### WORK TASK
In the data below, find each line that contains the word "Sede" and copy it.

### DATA EXTRACT
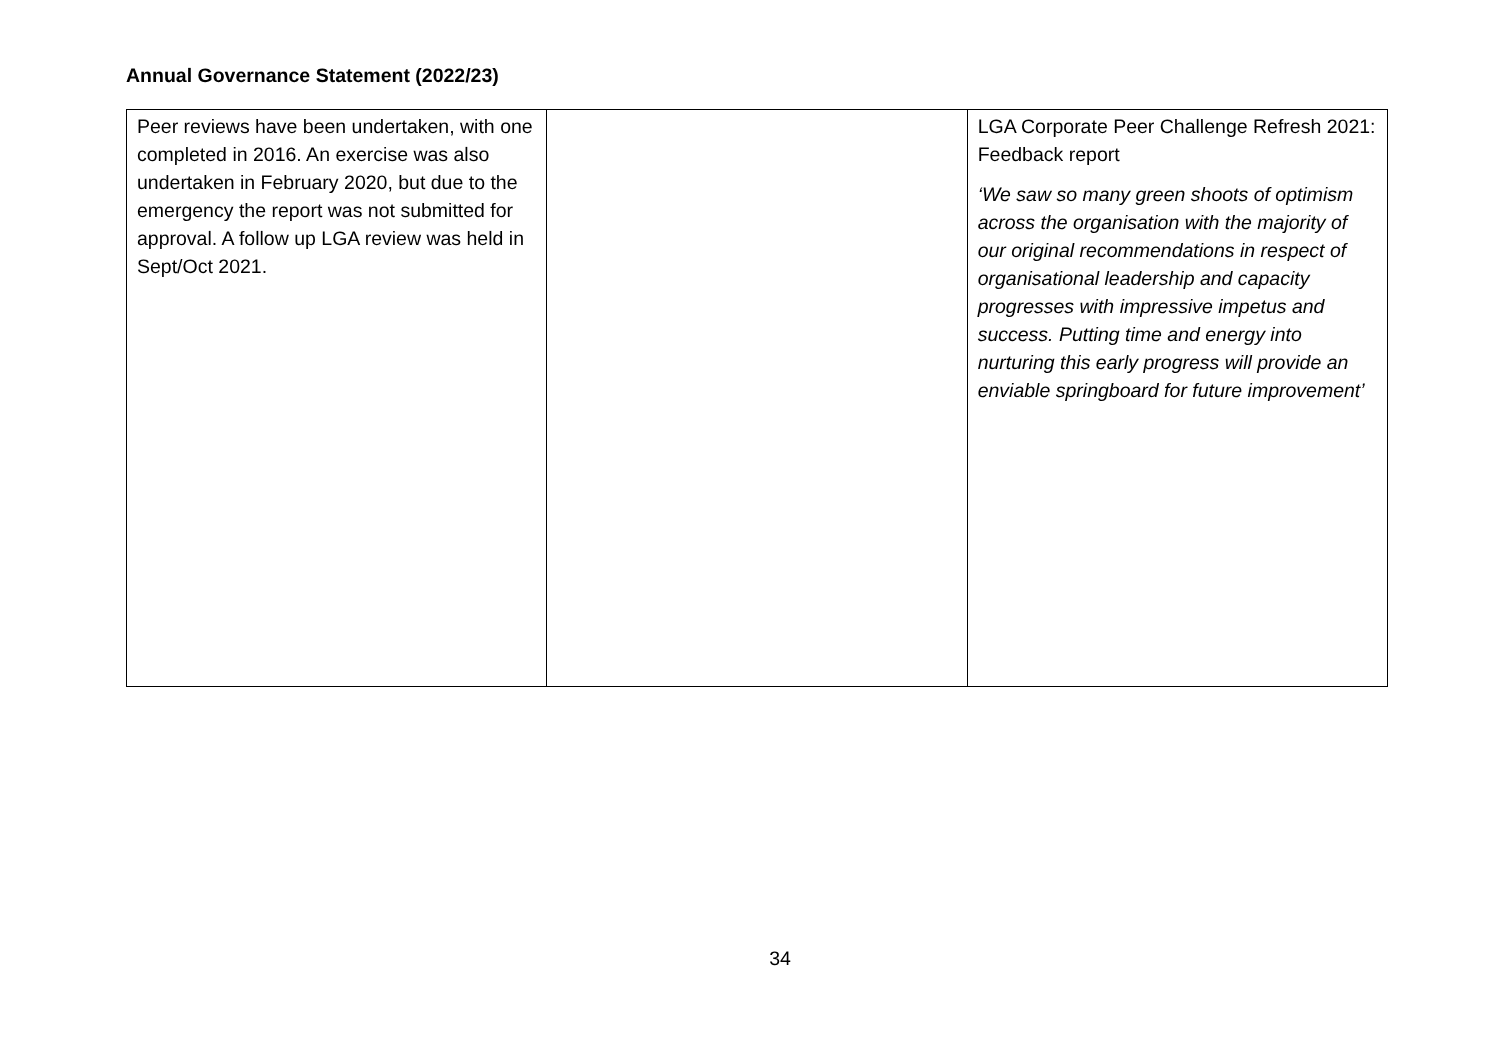Annual Governance Statement (2022/23)
| Peer reviews have been undertaken, with one completed in 2016. An exercise was also undertaken in February 2020, but due to the emergency the report was not submitted for approval. A follow up LGA review was held in Sept/Oct 2021. | | LGA Corporate Peer Challenge Refresh 2021: Feedback report ‘We saw so many green shoots of optimism across the organisation with the majority of our original recommendations in respect of organisational leadership and capacity progresses with impressive impetus and success. Putting time and energy into nurturing this early progress will provide an enviable springboard for future improvement’ |
34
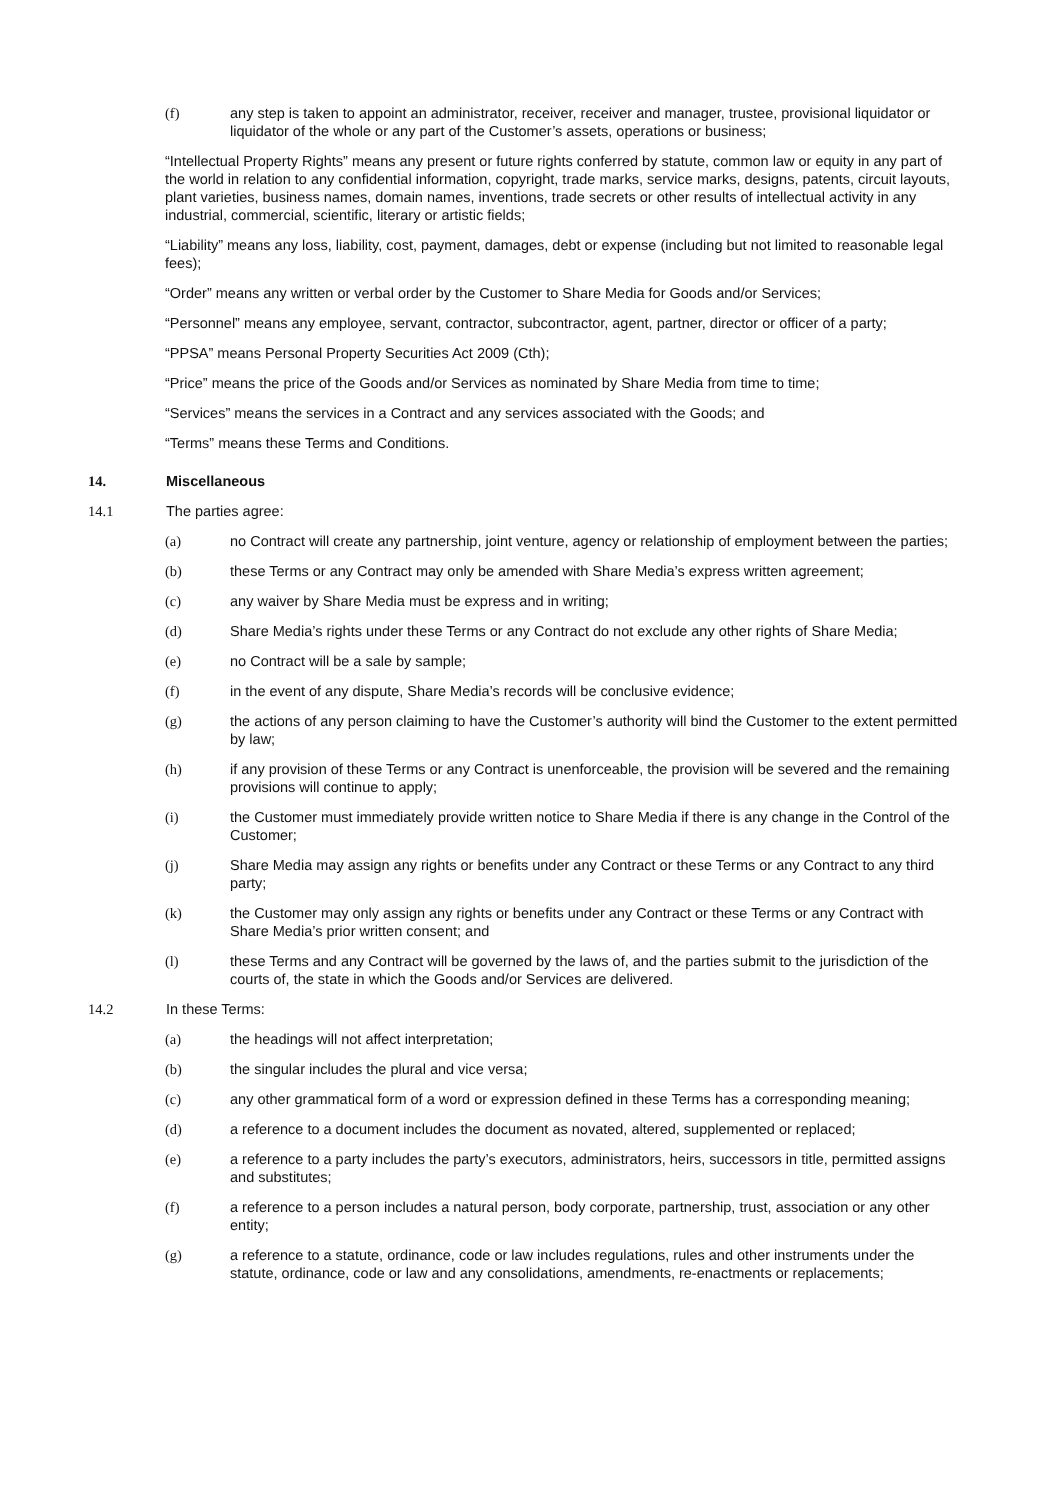(f) any step is taken to appoint an administrator, receiver, receiver and manager, trustee, provisional liquidator or liquidator of the whole or any part of the Customer’s assets, operations or business;
“Intellectual Property Rights” means any present or future rights conferred by statute, common law or equity in any part of the world in relation to any confidential information, copyright, trade marks, service marks, designs, patents, circuit layouts, plant varieties, business names, domain names, inventions, trade secrets or other results of intellectual activity in any industrial, commercial, scientific, literary or artistic fields;
“Liability” means any loss, liability, cost, payment, damages, debt or expense (including but not limited to reasonable legal fees);
“Order” means any written or verbal order by the Customer to Share Media for Goods and/or Services;
“Personnel” means any employee, servant, contractor, subcontractor, agent, partner, director or officer of a party;
“PPSA” means Personal Property Securities Act 2009 (Cth);
“Price” means the price of the Goods and/or Services as nominated by Share Media from time to time;
“Services” means the services in a Contract and any services associated with the Goods; and
“Terms” means these Terms and Conditions.
14. Miscellaneous
14.1 The parties agree:
(a) no Contract will create any partnership, joint venture, agency or relationship of employment between the parties;
(b) these Terms or any Contract may only be amended with Share Media’s express written agreement;
(c) any waiver by Share Media must be express and in writing;
(d) Share Media’s rights under these Terms or any Contract do not exclude any other rights of Share Media;
(e) no Contract will be a sale by sample;
(f) in the event of any dispute, Share Media’s records will be conclusive evidence;
(g) the actions of any person claiming to have the Customer’s authority will bind the Customer to the extent permitted by law;
(h) if any provision of these Terms or any Contract is unenforceable, the provision will be severed and the remaining provisions will continue to apply;
(i) the Customer must immediately provide written notice to Share Media if there is any change in the Control of the Customer;
(j) Share Media may assign any rights or benefits under any Contract or these Terms or any Contract to any third party;
(k) the Customer may only assign any rights or benefits under any Contract or these Terms or any Contract with Share Media’s prior written consent; and
(l) these Terms and any Contract will be governed by the laws of, and the parties submit to the jurisdiction of the courts of, the state in which the Goods and/or Services are delivered.
14.2 In these Terms:
(a) the headings will not affect interpretation;
(b) the singular includes the plural and vice versa;
(c) any other grammatical form of a word or expression defined in these Terms has a corresponding meaning;
(d) a reference to a document includes the document as novated, altered, supplemented or replaced;
(e) a reference to a party includes the party’s executors, administrators, heirs, successors in title, permitted assigns and substitutes;
(f) a reference to a person includes a natural person, body corporate, partnership, trust, association or any other entity;
(g) a reference to a statute, ordinance, code or law includes regulations, rules and other instruments under the statute, ordinance, code or law and any consolidations, amendments, re-enactments or replacements;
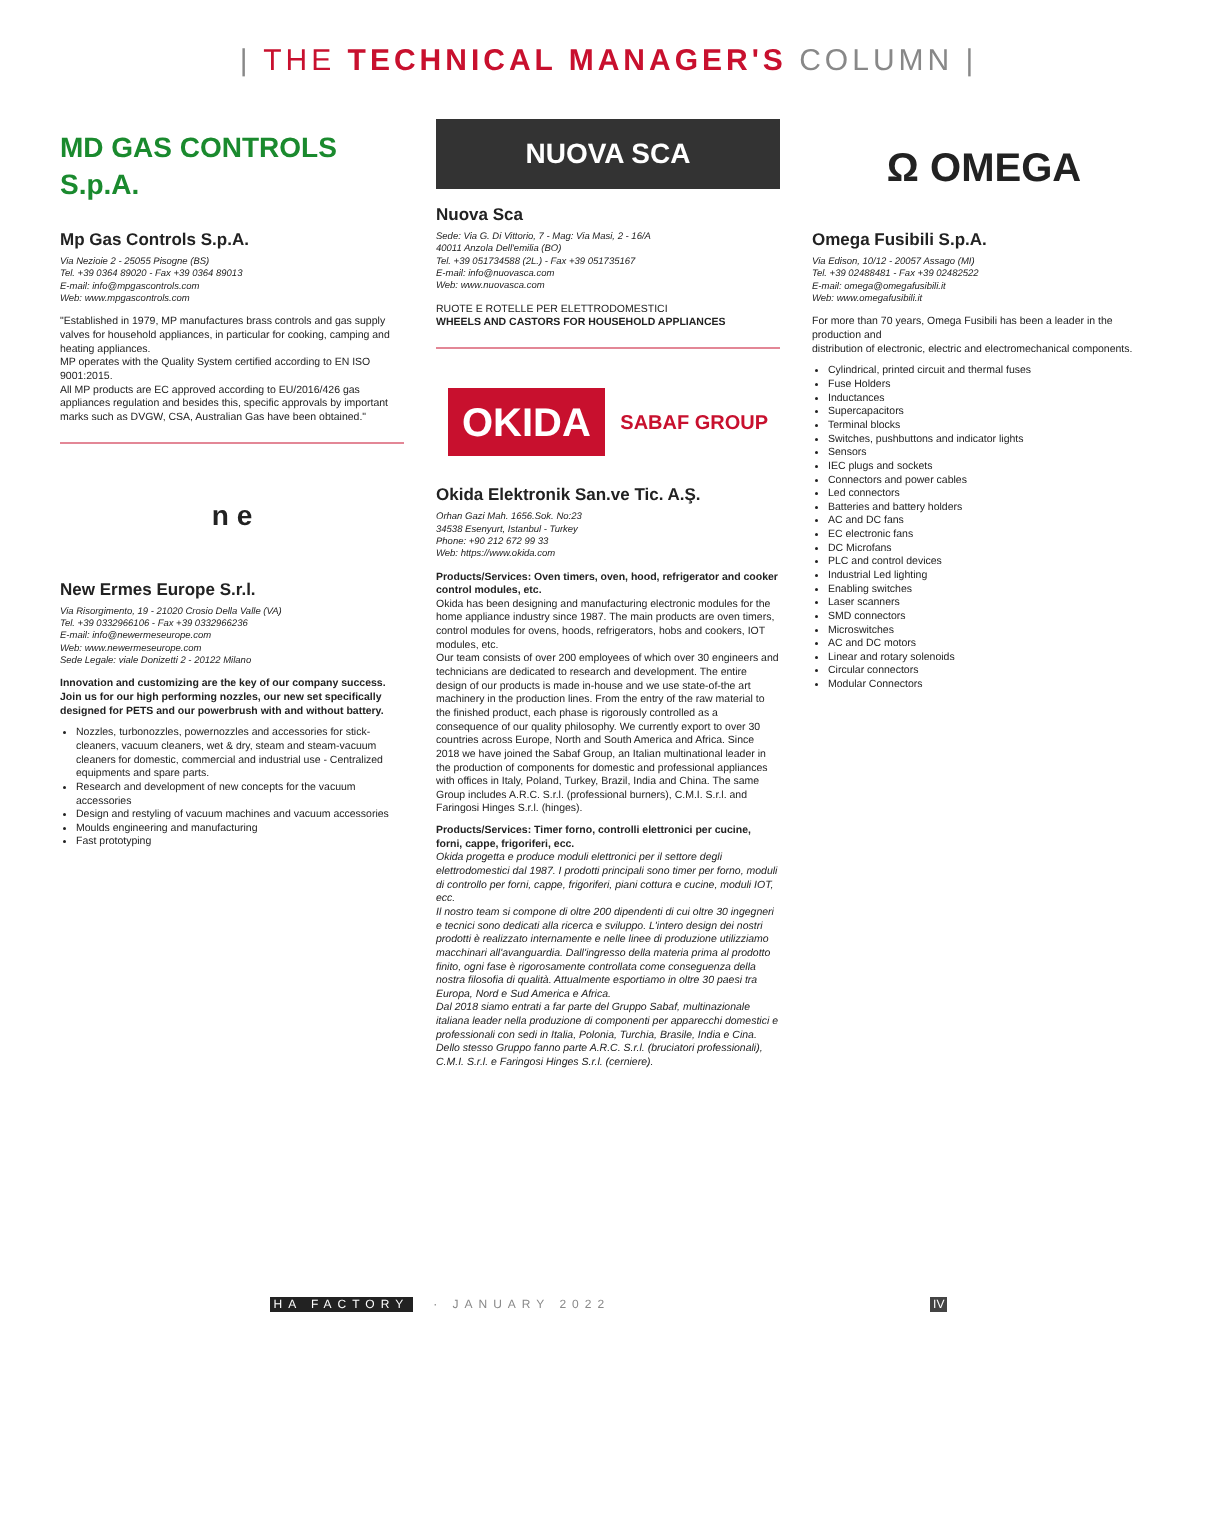| THE TECHNICAL MANAGER'S COLUMN |
MD GAS CONTROLS S.p.A.
Mp Gas Controls S.p.A.
Via Nezioie 2 - 25055 Pisogne (BS)
Tel. +39 0364 89020 - Fax +39 0364 89013
E-mail: info@mpgascontrols.com
Web: www.mpgascontrols.com
"Established in 1979, MP manufactures brass controls and gas supply valves for household appliances, in particular for cooking, camping and heating appliances.
MP operates with the Quality System certified according to EN ISO 9001:2015.
All MP products are EC approved according to EU/2016/426 gas appliances regulation and besides this, specific approvals by important marks such as DVGW, CSA, Australian Gas have been obtained."
n e
New Ermes Europe S.r.l.
Via Risorgimento, 19 - 21020 Crosio Della Valle (VA)
Tel. +39 0332966106 - Fax +39 0332966236
E-mail: info@newermeseurope.com
Web: www.newermeseurope.com
Sede Legale: viale Donizetti 2 - 20122 Milano
Innovation and customizing are the key of our company success.
Join us for our high performing nozzles, our new set specifically designed for PETS and our powerbrush with and without battery.
Nozzles, turbonozzles, powernozzles and accessories for stick-cleaners, vacuum cleaners, wet & dry, steam and steam-vacuum cleaners for domestic, commercial and industrial use - Centralized equipments and spare parts.
Research and development of new concepts for the vacuum accessories
Design and restyling of vacuum machines and vacuum accessories
Moulds engineering and manufacturing
Fast prototyping
NUOVA SCA
Nuova Sca
Sede: Via G. Di Vittorio, 7 - Mag: Via Masi, 2 - 16/A
40011 Anzola Dell'emilia (BO)
Tel. +39 051734588 (2L.) - Fax +39 051735167
E-mail: info@nuovasca.com
Web: www.nuovasca.com
RUOTE E ROTELLE PER ELETTRODOMESTICI
WHEELS AND CASTORS FOR HOUSEHOLD APPLIANCES
OKIDA SABAF GROUP
Okida Elektronik San.ve Tic. A.Ş.
Orhan Gazi Mah. 1656.Sok. No:23
34538 Esenyurt, Istanbul - Turkey
Phone: +90 212 672 99 33
Web: https://www.okida.com
Products/Services: Oven timers, oven, hood, refrigerator and cooker control modules, etc.
Okida has been designing and manufacturing electronic modules for the home appliance industry since 1987. The main products are oven timers, control modules for ovens, hoods, refrigerators, hobs and cookers, IOT modules, etc.
Our team consists of over 200 employees of which over 30 engineers and technicians are dedicated to research and development. The entire design of our products is made in-house and we use state-of-the art machinery in the production lines. From the entry of the raw material to the finished product, each phase is rigorously controlled as a consequence of our quality philosophy. We currently export to over 30 countries across Europe, North and South America and Africa. Since 2018 we have joined the Sabaf Group, an Italian multinational leader in the production of components for domestic and professional appliances with offices in Italy, Poland, Turkey, Brazil, India and China. The same Group includes A.R.C. S.r.l. (professional burners), C.M.I. S.r.l. and Faringosi Hinges S.r.l. (hinges).
Products/Services: Timer forno, controlli elettronici per cucine, forni, cappe, frigoriferi, ecc.
Okida progetta e produce moduli elettronici per il settore degli elettrodomestici dal 1987. I prodotti principali sono timer per forno, moduli di controllo per forni, cappe, frigoriferi, piani cottura e cucine, moduli IOT, ecc.
Il nostro team si compone di oltre 200 dipendenti di cui oltre 30 ingegneri e tecnici sono dedicati alla ricerca e sviluppo. L'intero design dei nostri prodotti è realizzato internamente e nelle linee di produzione utilizziamo macchinari all'avanguardia. Dall'ingresso della materia prima al prodotto finito, ogni fase è rigorosamente controllata come conseguenza della nostra filosofia di qualità. Attualmente esportiamo in oltre 30 paesi tra Europa, Nord e Sud America e Africa.
Dal 2018 siamo entrati a far parte del Gruppo Sabaf, multinazionale italiana leader nella produzione di componenti per apparecchi domestici e professionali con sedi in Italia, Polonia, Turchia, Brasile, India e Cina. Dello stesso Gruppo fanno parte A.R.C. S.r.l. (bruciatori professionali), C.M.I. S.r.l. e Faringosi Hinges S.r.l. (cerniere).
Ω OMEGA
Omega Fusibili S.p.A.
Via Edison, 10/12 - 20057 Assago (MI)
Tel. +39 02488481 - Fax +39 02482522
E-mail: omega@omegafusibili.it
Web: www.omegafusibili.it
For more than 70 years, Omega Fusibili has been a leader in the production and
distribution of electronic, electric and electromechanical components.
Cylindrical, printed circuit and thermal fuses
Fuse Holders
Inductances
Supercapacitors
Terminal blocks
Switches, pushbuttons and indicator lights
Sensors
IEC plugs and sockets
Connectors and power cables
Led connectors
Batteries and battery holders
AC and DC fans
EC electronic fans
DC Microfans
PLC and control devices
Industrial Led lighting
Enabling switches
Laser scanners
SMD connectors
Microswitches
AC and DC motors
Linear and rotary solenoids
Circular connectors
Modular Connectors
HA FACTORY · JANUARY 2022 IV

### RESULT BELOW
Sede Legale: viale Donizetti 2 - 20122 Milano
Sede: Via G. Di Vittorio, 7 - Mag: Via Masi, 2 - 16/A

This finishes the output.